Лео стоял у окна, его спина, прямая и неуступчивая, была обращена к ней. Он только что вывернул перед ней свою душу наизнанку, показав не боль, а её отсутствие – страшную механику своей защиты. И теперь ждал. Не слова утешения, а… чего? Приговора? Отступления? Он был учёным, наблюдающим за реакцией непредсказуемого образца – её.

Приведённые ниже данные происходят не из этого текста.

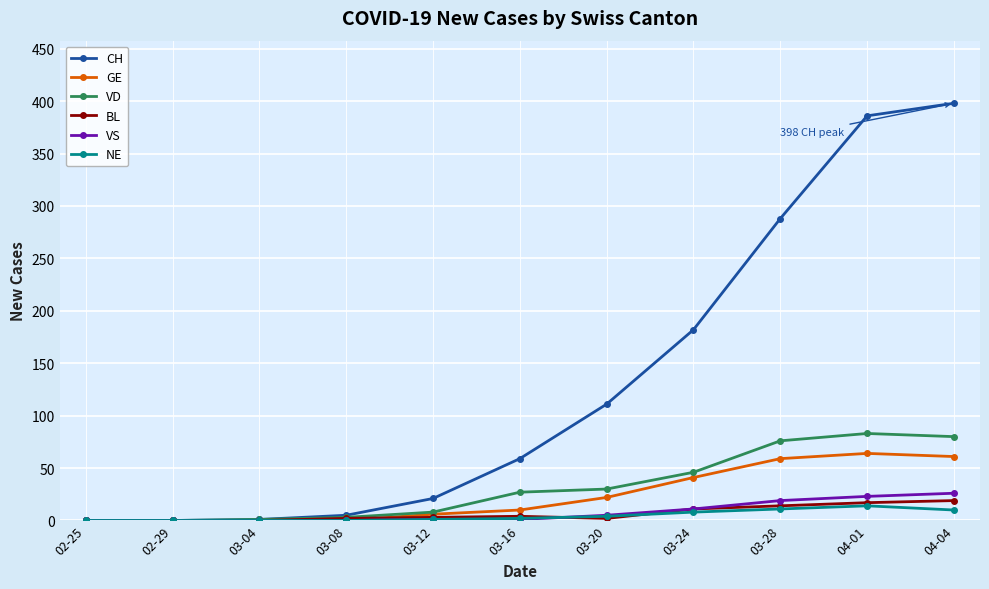

What is the difference between the highest and lowest values at 03-08?

5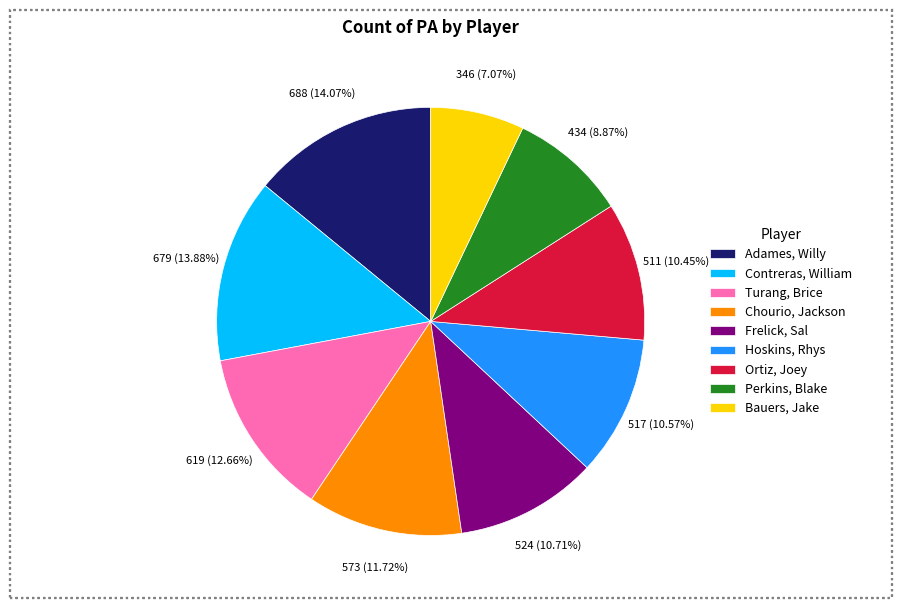

What is the smallest slice in the pie chart?

Bauers, Jake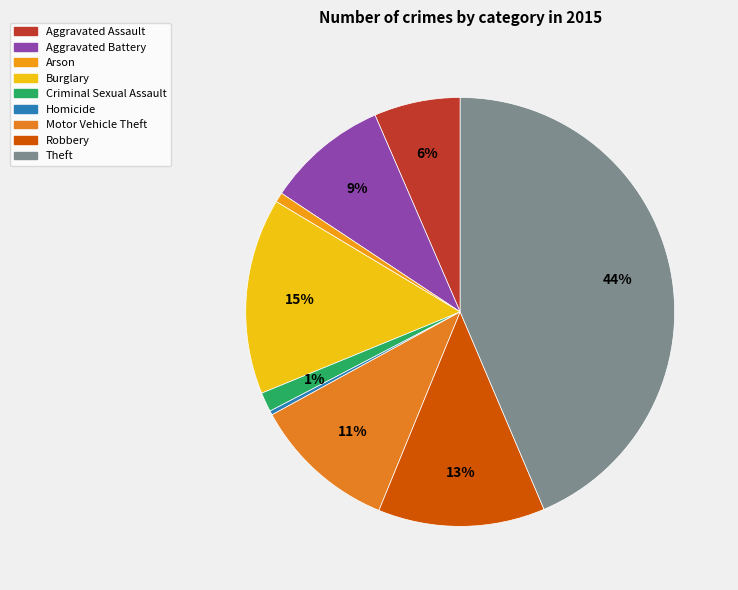

What is the largest slice in the pie chart?

Theft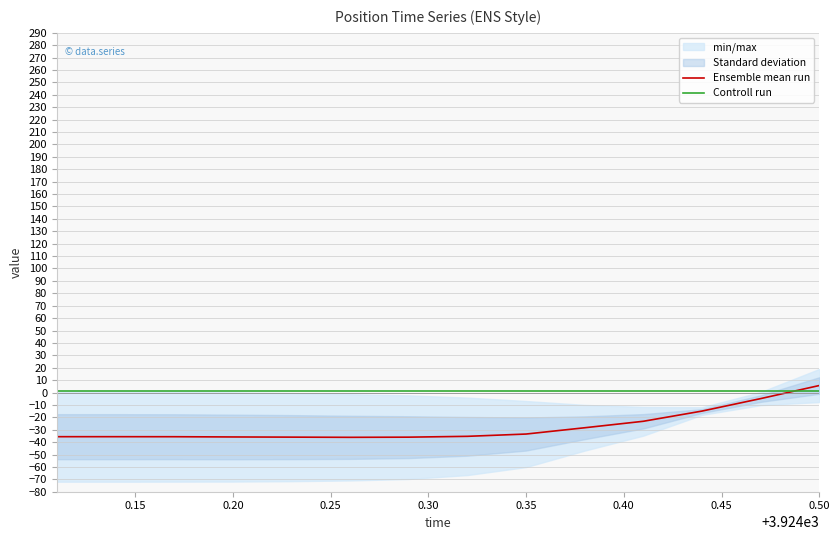

How many data points does each series have?

14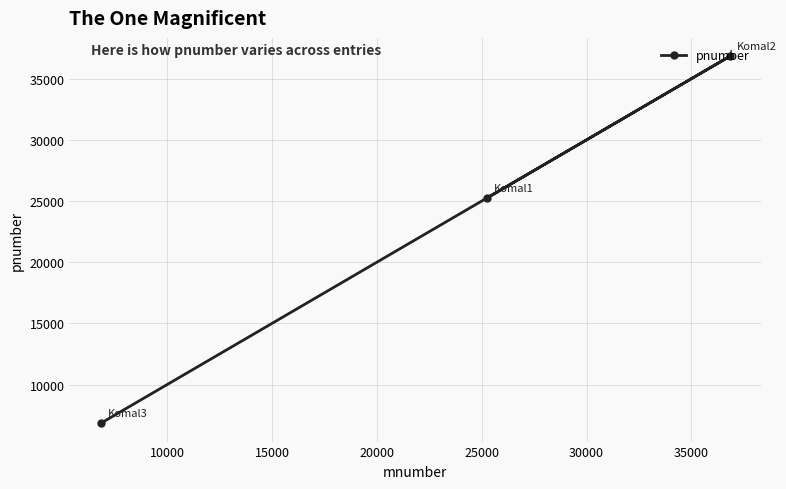

What is the difference between the maximum and minimum values?

29993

Тэя медленно поднялась с дивана. Кожа на её незащищённых руках покрылась мурашками не от холода, а от этой пронзительной ясности. Его пустота не была магией или проклятием. Она была щитом, возведённым в момент детского ужаса, и ставшим пожизненной тюрьмой. И этот щит, такой прочный, оказался хрустальным – потому что был выкован из самой человеческой хрупкости.
Она подошла к нему, остановившись в шаге, ровно на той дистанции, где её собственное поле ещё не начинало мерцать и искажаться от близости его поглотителя. Она боялась нарушить это хрупкое равновесие, спугнуть первое за десять лет доверие.
«Десять лет», – тихо прошептала она, и слова растворились в тишине, не оставив и эха. – «Это очень долго быть единственным человеком в пустой комнате. Даже если эту комнату выстроил ты сам».
Он не обернулся, но его плечи, застывшие в напряжённой линии, чуть дрогнули, выдав усилие, с которым он сохранял неподвижность.